#### [Objectif 1]
Réécrivez sous forme de liste plus courte le paragraphe de l'article sur l'étude de marché qui commence par « Si Mercer Oliver Wyman le dit », en conservant ses faits principaux.
#### [Objectif 2]
Poursuivez l'article sur l'étude de marché du business plan à partir de sa dernière phrase.

#### [Texte fourni]
>>>>
Par Gaëtan Baudry (contributeur exclusif) – Legal’Easy : pacte-associes.fr et my-business-plan.fr
« Avez-vous fait une étude de marché pour votre business plan? Qu’en ressort-il » Voilà la phrase qu’entend un entrepreneur 50 fois par jour quand il postule à un concours, cherche à obtenir un prêt (bon courage !) ou à lever des fonds. Pourtant, à y regarder de plus près, la majorité des entrepreneurs va avoir du mal à contracter un prêt. La majorité ne parviendra pas à lever des fonds en moins d’un an et il n’y a qu’un seul vainqueur d’un concours de business plan. Autrement dit, on peut en regardant les business plan des « perdants » et notamment la partie étude de marché comprendre tout ce qu’il faut éviter de mettre dans un business plan. J’ai moi-même rédigé et analysé de nombreux business plans. J’ai réalisé de nombreuses études de marché, notamment quand je travaillais en junior entreprise et j’ai pu voir et même faire de nombreuses erreurs! Comme le dit l’adage, « le fort n’est pas celui qui ne tombe jamais mais celui qui tombe, se relève et continue de marcher ». Alors, si vous cherchez une stratégie pour rater l’étude de marché de votre business plan, suivez les conseils suivants :
Utiliser uniquement des sources d’autorité
Si Mercer Oliver Wyman le dit, c’est que c’est vrai. Beaucoup d’entrepreneurs cherchent à crédibiliser leur étude de marché en citant des sources d’autorité : L’INSEE , tel think tank qui a réalisé une étude de marché précise sur son secteur ou l’IPSOS. Un entrepreneur doit-il citer des sources de ce type ? Oui, cela peut rassurer notamment son banquier. MAIS, il faut garder en tête que ces études ne sont pas adaptées au marché que l’entrepreneur vise. Ce sont de grandes études macro économiques, utiles pour comprendre une dynamique de marché. Mais complètement inutiles pour essayer de voir si un marché existe pour l’entrepreneur (et si des clients solvables sont prêts à payer pour la solution proposée par l’entrepreneur). Comme me le disait assez justement un professeur d’entrepreneuriat, il y a toujours deux interprétations possibles dans une étude macro économique.
- Etude A «En Afrique, 85% de la population ne porte pas de chaussure. Le marché va donc connaître une forte croissance. Le marché est à prendre ! »
- Etude B « En Afrique, 85% de la population ne porte pas de chaussure, il n’y a pas de marché ». On peut faire dire ce que l’on veut à des chiffres macro économique. Méfiez –vous donc ces études et gardez en tête qu’au lancement d’une entreprise, ce qui compte, c’est le micro économique.
<<<<
#### [Informations fournies]
>>>>
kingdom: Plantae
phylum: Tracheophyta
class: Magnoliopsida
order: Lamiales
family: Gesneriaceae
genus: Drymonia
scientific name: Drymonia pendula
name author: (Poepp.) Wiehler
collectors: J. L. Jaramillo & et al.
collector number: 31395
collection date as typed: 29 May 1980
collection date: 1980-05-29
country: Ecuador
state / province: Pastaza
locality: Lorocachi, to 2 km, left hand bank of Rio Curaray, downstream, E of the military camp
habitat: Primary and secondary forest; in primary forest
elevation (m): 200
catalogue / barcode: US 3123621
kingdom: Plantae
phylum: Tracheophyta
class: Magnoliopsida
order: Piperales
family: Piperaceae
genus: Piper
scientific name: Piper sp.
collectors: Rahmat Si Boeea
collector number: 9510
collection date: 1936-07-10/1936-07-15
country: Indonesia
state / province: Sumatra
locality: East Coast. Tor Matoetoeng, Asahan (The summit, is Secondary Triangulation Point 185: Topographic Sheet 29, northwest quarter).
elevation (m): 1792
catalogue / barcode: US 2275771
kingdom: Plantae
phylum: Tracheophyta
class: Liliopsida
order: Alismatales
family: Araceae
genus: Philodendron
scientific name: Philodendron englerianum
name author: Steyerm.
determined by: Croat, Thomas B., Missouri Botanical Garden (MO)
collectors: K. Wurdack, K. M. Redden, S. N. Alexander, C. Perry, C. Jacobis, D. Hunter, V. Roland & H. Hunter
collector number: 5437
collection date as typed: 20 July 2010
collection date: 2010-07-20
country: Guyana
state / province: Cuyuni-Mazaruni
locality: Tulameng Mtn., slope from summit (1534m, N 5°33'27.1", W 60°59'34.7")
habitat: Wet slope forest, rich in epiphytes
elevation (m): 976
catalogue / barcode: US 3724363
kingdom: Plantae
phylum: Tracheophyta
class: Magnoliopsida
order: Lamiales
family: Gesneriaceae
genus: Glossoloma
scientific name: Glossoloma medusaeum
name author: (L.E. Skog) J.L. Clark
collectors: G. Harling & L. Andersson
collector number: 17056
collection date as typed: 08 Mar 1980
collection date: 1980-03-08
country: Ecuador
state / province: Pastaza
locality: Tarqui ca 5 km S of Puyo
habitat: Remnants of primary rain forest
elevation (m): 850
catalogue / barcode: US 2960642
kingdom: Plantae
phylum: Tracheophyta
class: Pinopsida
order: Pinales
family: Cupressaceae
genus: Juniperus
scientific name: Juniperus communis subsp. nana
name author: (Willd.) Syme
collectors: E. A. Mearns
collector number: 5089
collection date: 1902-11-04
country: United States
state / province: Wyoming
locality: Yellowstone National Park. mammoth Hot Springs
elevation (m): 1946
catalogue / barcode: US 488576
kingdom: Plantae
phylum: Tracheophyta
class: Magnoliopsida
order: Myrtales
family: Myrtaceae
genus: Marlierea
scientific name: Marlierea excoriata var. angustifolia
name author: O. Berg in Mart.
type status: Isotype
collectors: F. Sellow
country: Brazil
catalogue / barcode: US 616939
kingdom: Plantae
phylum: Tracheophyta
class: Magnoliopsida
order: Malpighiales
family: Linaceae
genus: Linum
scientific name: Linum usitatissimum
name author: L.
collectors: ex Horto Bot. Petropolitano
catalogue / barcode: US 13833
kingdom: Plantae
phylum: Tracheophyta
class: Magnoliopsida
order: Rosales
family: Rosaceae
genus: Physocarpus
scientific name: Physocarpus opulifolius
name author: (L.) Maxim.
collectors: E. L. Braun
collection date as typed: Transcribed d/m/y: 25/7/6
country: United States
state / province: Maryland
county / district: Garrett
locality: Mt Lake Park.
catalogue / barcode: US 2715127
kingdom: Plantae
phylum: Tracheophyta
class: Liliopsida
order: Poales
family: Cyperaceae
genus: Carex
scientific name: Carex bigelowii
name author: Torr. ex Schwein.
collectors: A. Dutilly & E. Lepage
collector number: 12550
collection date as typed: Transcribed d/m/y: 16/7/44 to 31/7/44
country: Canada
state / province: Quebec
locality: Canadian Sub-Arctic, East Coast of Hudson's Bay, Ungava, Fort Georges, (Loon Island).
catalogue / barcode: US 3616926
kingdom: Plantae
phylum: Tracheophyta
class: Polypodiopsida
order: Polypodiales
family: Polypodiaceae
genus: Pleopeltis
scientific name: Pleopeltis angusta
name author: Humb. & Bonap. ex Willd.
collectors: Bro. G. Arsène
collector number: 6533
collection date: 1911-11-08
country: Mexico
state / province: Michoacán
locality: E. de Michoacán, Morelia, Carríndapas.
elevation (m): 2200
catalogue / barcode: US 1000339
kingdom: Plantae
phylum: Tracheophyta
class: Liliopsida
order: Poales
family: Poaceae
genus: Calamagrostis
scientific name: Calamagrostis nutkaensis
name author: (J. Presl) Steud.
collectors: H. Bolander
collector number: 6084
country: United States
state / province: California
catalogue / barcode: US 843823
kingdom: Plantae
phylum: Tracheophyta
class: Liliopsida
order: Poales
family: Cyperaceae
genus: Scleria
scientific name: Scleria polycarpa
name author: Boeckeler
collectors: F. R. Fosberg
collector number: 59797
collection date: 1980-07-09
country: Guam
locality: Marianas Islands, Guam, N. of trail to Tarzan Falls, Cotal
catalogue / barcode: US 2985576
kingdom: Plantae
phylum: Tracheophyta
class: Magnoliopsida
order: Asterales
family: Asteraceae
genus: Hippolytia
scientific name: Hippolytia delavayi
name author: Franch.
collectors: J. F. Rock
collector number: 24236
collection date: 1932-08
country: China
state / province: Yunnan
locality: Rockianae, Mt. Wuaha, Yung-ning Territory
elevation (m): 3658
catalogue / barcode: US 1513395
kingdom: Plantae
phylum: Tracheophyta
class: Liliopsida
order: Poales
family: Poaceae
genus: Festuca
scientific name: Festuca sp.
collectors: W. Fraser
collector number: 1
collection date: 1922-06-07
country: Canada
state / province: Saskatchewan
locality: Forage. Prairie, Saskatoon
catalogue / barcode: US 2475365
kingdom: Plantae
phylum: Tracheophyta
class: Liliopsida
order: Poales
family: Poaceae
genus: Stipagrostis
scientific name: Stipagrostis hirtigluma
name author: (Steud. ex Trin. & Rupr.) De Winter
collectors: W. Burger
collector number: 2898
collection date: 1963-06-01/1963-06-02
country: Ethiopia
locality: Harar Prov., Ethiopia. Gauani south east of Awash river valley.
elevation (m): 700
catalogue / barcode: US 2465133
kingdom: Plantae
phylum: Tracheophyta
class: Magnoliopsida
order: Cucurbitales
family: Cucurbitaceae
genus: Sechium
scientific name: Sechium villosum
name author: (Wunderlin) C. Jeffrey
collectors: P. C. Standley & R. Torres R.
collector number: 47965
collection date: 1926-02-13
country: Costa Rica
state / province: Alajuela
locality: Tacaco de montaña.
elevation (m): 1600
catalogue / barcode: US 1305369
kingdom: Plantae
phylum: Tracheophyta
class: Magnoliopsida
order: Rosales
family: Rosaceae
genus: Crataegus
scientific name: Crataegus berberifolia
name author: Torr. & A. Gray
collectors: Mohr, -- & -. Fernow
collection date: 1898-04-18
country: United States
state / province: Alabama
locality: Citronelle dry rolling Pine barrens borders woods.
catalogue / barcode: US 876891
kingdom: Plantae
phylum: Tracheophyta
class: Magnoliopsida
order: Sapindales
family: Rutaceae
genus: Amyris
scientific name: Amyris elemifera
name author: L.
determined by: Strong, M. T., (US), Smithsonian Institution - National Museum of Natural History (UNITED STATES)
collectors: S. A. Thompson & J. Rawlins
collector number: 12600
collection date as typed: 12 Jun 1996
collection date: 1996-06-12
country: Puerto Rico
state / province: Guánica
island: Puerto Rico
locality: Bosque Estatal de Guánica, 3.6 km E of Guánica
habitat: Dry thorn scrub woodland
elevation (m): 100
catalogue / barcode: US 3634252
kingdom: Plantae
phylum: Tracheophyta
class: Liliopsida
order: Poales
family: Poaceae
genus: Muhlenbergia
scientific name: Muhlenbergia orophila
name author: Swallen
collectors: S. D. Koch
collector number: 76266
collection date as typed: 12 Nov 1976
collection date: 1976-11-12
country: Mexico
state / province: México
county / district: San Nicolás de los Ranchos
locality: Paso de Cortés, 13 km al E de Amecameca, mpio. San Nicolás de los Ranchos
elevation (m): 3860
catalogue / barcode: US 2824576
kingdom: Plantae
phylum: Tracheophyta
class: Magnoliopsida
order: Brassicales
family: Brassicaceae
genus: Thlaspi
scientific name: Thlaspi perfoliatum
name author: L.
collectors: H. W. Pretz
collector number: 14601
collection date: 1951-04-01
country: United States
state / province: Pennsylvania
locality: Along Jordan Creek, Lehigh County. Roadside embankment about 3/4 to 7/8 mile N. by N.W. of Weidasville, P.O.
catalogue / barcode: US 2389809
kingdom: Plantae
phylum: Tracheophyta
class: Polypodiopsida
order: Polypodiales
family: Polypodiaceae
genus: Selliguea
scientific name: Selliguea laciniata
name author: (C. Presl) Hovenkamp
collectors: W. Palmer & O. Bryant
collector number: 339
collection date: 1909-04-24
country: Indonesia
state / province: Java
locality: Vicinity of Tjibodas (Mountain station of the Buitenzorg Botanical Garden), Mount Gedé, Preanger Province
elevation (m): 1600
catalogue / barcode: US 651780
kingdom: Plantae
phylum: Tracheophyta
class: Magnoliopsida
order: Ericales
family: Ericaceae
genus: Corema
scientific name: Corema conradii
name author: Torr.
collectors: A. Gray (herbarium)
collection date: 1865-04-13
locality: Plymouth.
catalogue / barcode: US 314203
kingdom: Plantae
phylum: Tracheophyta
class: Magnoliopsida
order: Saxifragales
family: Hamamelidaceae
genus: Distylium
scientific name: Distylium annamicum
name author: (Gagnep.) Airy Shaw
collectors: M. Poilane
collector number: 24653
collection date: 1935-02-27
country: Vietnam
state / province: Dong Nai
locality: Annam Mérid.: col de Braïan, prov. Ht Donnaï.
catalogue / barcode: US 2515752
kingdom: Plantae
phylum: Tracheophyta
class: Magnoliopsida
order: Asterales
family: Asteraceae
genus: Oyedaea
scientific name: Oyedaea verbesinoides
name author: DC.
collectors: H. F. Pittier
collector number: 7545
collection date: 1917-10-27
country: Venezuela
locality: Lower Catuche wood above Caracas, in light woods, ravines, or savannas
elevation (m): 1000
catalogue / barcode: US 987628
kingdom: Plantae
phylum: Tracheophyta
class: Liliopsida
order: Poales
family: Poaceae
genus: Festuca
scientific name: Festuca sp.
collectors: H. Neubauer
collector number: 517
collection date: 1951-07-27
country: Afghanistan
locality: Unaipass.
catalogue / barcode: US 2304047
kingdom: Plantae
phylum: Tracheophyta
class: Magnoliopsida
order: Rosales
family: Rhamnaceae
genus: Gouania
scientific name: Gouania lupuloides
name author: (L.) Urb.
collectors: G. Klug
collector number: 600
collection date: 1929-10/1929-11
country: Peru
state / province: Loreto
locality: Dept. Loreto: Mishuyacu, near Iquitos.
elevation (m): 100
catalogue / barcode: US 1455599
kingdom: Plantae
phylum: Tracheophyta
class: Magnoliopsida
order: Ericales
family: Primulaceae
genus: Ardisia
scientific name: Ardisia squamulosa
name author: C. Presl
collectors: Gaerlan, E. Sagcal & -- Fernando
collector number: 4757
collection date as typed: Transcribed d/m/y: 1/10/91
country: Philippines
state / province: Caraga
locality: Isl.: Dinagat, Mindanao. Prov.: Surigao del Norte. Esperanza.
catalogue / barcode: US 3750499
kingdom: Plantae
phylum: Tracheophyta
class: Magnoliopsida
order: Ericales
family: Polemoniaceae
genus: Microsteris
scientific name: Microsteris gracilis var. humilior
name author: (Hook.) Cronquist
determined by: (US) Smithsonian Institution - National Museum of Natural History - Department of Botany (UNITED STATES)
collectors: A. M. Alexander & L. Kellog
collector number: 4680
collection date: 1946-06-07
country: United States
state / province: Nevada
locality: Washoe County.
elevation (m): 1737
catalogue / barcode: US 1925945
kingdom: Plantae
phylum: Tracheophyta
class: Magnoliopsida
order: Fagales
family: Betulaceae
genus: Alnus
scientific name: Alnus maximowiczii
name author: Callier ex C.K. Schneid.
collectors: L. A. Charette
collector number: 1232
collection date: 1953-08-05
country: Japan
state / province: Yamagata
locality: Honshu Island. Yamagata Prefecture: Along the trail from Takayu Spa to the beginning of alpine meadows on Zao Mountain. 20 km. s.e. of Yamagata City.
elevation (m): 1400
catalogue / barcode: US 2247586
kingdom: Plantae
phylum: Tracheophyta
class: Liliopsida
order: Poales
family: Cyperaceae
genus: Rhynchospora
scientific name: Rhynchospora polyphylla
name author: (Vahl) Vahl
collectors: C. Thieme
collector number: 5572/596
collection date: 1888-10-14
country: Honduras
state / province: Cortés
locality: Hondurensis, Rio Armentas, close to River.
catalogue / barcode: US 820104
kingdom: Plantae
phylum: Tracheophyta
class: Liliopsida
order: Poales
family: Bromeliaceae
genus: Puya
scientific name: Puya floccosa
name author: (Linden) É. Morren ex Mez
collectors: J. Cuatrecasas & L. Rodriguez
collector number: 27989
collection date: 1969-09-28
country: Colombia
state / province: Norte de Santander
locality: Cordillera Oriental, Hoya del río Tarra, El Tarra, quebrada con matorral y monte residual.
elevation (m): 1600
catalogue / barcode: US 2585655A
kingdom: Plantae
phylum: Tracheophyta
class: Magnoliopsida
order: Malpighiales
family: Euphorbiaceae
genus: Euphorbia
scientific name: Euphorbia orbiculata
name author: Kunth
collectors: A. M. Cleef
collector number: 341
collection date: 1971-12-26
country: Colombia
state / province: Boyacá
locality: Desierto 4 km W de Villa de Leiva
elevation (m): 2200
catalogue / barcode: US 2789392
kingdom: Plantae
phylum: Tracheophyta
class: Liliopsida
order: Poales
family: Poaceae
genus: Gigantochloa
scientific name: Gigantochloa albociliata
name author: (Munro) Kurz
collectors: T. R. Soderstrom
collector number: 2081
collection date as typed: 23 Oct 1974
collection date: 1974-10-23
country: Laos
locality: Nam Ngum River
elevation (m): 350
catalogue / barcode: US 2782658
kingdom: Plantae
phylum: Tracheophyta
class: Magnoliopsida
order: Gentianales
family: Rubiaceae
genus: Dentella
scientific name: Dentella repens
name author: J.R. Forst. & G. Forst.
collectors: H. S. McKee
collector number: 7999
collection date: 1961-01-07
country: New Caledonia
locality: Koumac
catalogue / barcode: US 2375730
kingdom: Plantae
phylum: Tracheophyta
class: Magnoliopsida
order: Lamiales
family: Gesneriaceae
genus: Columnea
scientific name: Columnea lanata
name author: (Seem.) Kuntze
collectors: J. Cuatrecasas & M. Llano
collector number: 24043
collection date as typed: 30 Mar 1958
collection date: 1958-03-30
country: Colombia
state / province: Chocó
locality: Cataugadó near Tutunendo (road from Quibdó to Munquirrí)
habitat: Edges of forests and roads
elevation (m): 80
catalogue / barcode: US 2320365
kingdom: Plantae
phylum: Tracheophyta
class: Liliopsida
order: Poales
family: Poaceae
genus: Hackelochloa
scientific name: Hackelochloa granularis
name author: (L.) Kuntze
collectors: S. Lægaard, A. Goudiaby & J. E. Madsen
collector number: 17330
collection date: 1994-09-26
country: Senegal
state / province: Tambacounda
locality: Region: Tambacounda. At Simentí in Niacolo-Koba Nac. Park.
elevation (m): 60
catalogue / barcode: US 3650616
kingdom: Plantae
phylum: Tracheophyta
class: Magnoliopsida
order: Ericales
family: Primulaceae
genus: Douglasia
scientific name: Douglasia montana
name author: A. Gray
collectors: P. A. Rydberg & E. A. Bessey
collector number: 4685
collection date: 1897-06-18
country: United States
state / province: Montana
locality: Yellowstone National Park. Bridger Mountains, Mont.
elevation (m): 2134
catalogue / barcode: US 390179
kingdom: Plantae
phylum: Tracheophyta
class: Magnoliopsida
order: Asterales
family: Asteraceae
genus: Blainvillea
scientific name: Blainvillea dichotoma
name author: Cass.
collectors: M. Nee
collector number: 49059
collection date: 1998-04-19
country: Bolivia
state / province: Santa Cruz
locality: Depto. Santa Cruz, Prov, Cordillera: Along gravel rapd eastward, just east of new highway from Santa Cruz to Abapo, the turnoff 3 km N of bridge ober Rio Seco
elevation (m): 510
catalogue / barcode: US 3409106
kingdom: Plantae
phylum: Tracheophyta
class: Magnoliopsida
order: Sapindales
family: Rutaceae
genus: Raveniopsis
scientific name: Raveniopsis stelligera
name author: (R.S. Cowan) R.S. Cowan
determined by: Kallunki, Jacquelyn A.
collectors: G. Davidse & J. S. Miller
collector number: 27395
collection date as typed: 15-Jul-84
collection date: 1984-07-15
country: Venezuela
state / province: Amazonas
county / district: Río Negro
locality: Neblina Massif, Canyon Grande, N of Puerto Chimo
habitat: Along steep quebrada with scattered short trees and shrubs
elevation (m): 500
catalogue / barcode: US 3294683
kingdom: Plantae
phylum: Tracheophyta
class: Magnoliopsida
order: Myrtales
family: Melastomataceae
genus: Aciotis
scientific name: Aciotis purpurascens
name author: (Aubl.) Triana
<<<<
#### [Réponse finale 1]
- Beaucoup d'entrepreneurs citent des sources d'autorité (l'INSEE, un think tank, l'IPSOS) pour crédibiliser leur étude de marché.
- Les citer peut rassurer, notamment le banquier.
- Ces grandes études macroéconomiques ne sont toutefois pas adaptées au marché visé par l'entrepreneur.
- Elles aident à comprendre une dynamique de marché, mais ne montrent pas si un marché existe pour l'entrepreneur ni si des clients solvables paieront pour sa solution.
- Selon un professeur d'entrepreneuriat, une étude macroéconomique admet toujours deux interprétations.

#### [Réponse finale 2]
Google, il n’y a que cela de vrai
Ha la fameuse étude Google ! « J’ai fait des recherches sur internet. » Il ne faut pas se trouver des excuses pour rester derrière son ordinateur ! L’étude de marché doit vous pousser à rencontrer des clients PHYSIQUES ! Même si vous lancez un site internet, vous ne trouverez jamais autant d’informations qu’en rencontrant de visu des clients potentiels. Internet peut vous donner beaucoup d’informations et les statistiques sont très précises (vive Google Analytics ! ) Mais il faut vous forcer à rencontrer de visu vos prospects. Rester derrière son ordinateur, même pour une entreprise internet, est le meilleur moyen de s’éloigner de son marché. Profitez de l’étude de marché pour rencontrer vos clients ! Une des questions que je pose toujours à un entrepreneur est « Combien de rendez-vous client avez-vous fait ? » Une autre : pouvez-vous me décrire précisément vos clients ? Leurs habitudes ? Leur processus décisionnel ? Leurs hobbies ?
Le comparable étranger
« Cela marche aux Etats-Unis. Donc cela montre que des gens sont prêts à payer. Cela n’existe pas en France, nous serons les premiers à lancer ce projet. « Avoir des comparables étrangers est une excellente chose mais n’oubliez jamais que deux marchés, même en temps de globalisation, ne sont jamais 100% identiques. Votre étude de marché devra démontrer les spécificités du marché français. Comment comptez-vous adapter le concept américain à ce marché. Les exemples de projets « importés » ayant échoué sont légion ! Même Burger King a dû partir de France avant de revenir récemment !
85% des gens sont prêts à devenir client de notre solution !
« 85% des personnes interrogées se sont dites intéressées par notre solution et prête à l’acheter. »
Quand on pose la question à des personnes dans la rue, TOUT le monde est intéressé par votre projet. Tout le monde est prêt à devenir client. Quand il s’agit de sortir le chéquier, la réponse est différente ! Il n’y a pas de meilleure étude de marché que la vente en réelle. Je me souviens de ce projet qui souhaitait créer une plateforme de vente de produit bio sur les campus. Pour démontrer l’existence du marché, ils ont administré des questionnaires pendant une semaine sur les campus. Résultat : 87% de personnes favorables au projet. Mais il aurait mieux valu venir sur les campus avec des produit bio (plutôt que des questionnaires papiers) et tenter de les vendre. Les feedbacks, retours des clients et des personnes n’achetant pas ces produits auraient eu une valeur bien plus grande ! Je préfère un entrepreneur me disant que seule une personne sur 100 achète son produit en réel plutôt que 85% de personnes favorables sur un questionnaire.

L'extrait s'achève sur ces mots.